En plus de son activité de chef d’entreprise, Diade Soumaré est aussi le fondateur de l’Union des Ambassadeurs, une association qui regroupe une cinquantaine de repats maliens. Ne pas essayer de calquer des réalités européennes à l’Afrique, accepter de ne pas savoir et apprendre, s’intégrer et agir en fonction des mentalités locales : ce sont quelques conseils qu’il donne régulièrement aux nouveaux arrivants, souvent frappés par un « choc culturel ». « Certains ont trop idéalisé le retour. Le fait de partir, c’est comme une traversée du désert. De façon générale, on sort de sa zone de confort et de ses repères habituels. Ils pensaient déjà comprendre à l’aune de ce que leur parents leur ont transmis, des vacances ou encore des voyages humanitaires », détaille Diade Soumaré.

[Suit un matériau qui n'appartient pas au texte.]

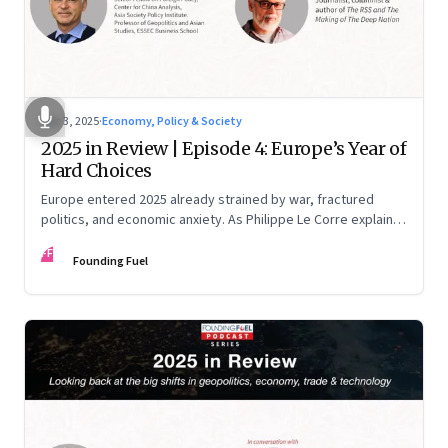
Dec 3, 2025
·
Economy, Policy & Society
2025 in Review | Episode 4: Europe’s Year of
Hard Choices
Europe entered 2025 already strained by war, fractured
politics, and economic anxiety. As Philippe Le Corre explains,
this was the year when three pressures collided—an
FF
unending war in Ukraine, a drastically altered transatlantic
Founding Fuel
dynamic under Trump 2.0, and a more openly competitive
China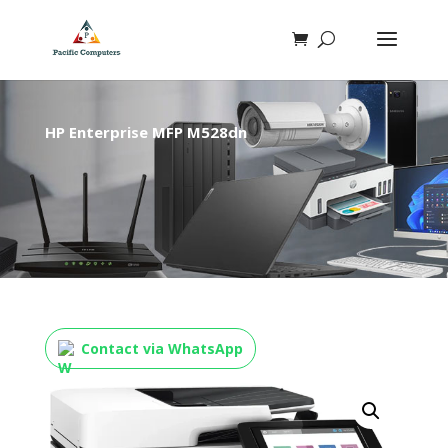
HP Enterprise MFP M528dn
Contact via WhatsApp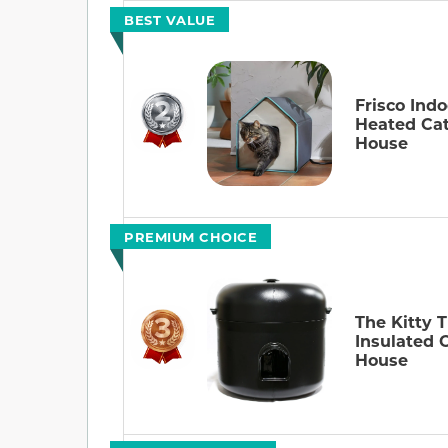
BEST VALUE
Frisco Indo
Heated Ca
House
PREMIUM CHOICE
The Kitty 
Insulated 
House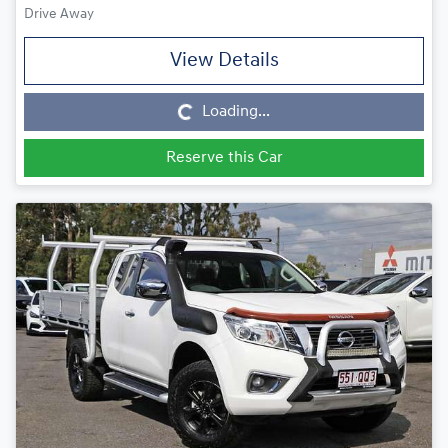
Drive Away
View Details
Loading...
Loading...
Reserve this Car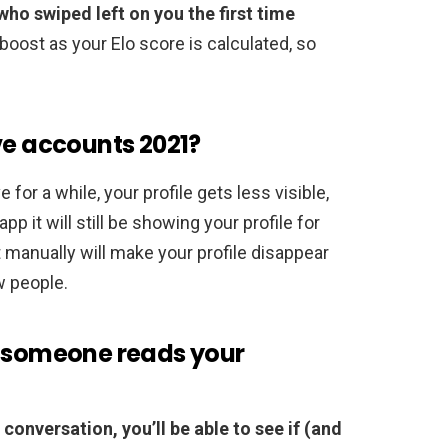
who swiped left on you the first time
e boost as your Elo score is calculated, so
ve accounts 2021?
e for a while, your profile gets less visible,
pp it will still be showing your profile for
 manually will make your profile disappear
w people.
n someone reads your
conversation, you’ll be able to see if (and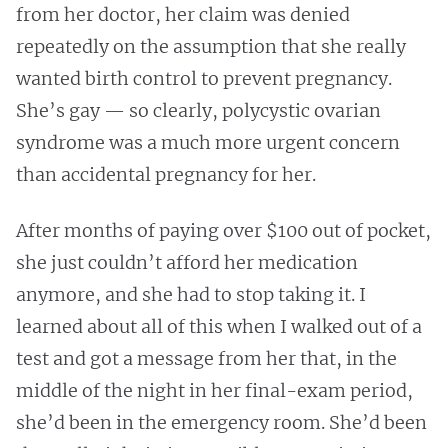
from her doctor, her claim was denied
repeatedly on the assumption that she really
wanted birth control to prevent pregnancy.
She’s gay — so clearly, polycystic ovarian
syndrome was a much more urgent concern
than accidental pregnancy for her.
After months of paying over $100 out of pocket,
she just couldn’t afford her medication
anymore, and she had to stop taking it. I
learned about all of this when I walked out of a
test and got a message from her that, in the
middle of the night in her final-exam period,
she’d been in the emergency room. She’d been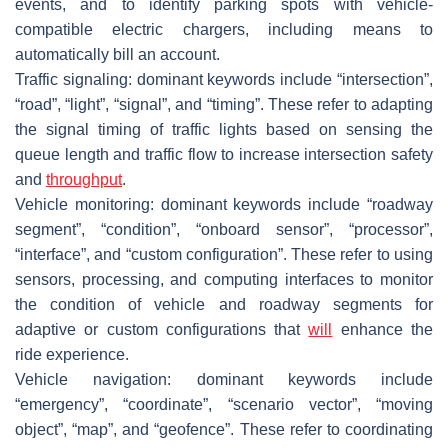
events, and to identify parking spots with vehicle-
compatible electric chargers, including means to
automatically bill an account.
Traffic signaling: dominant keywords include “intersection”,
“road”, “light”, “signal”, and “timing”. These refer to adapting
the signal timing of traffic lights based on sensing the
queue length and traffic flow to increase intersection safety
and
throughput
.
Vehicle monitoring: dominant keywords include “roadway
segment”, “condition”, “onboard sensor”, “processor”,
“interface”, and “custom configuration”. These refer to using
sensors, processing, and computing interfaces to monitor
the condition of vehicle and roadway segments for
adaptive or custom configurations that
will
enhance the
ride experience.
Vehicle navigation: dominant keywords include
“emergency”, “coordinate”, “scenario vector”, “moving
object”, “map”, and “geofence”. These refer to coordinating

Le fait de partir, c’est comme une traversée du désert

Selon l’Agence française de développement (AFD), la diaspora africaine en France représentait en 2019 environ la moitié de la diaspora africaine d’Europe. Parmi elle, 3,3 millions de descendants d’immigrés. La même année, une étude du cabinet de conseil Innnogence Consulting publiait un sondage sur l’attractivité du continent africain auprès des diplômés et cadres de la diaspora.

Révélateur, le sondage réalisé auprès de 800 personnes souligne que près de 40 % des sondés sont prêts à retourner immédiatement en Afrique et que le désir d’entreprendre est la première motivation pour 62 % d’entre eux.

Loin des idées reçues, 70 % d’entre eux ont répondu que cette volonté de retourner en Afrique n’était pas liée à un manque d’opportunités professionnelles en Europe. Les freins au retour de la diaspora sont aussi évoqués : situation sociale et économique des États, conditions de travail, accès au marché de l’emploi, manque d’informations sur les opportunités, l’adaptation à la culture… 91 % d’entre eux souhaitent un accompagnement du gouvernement.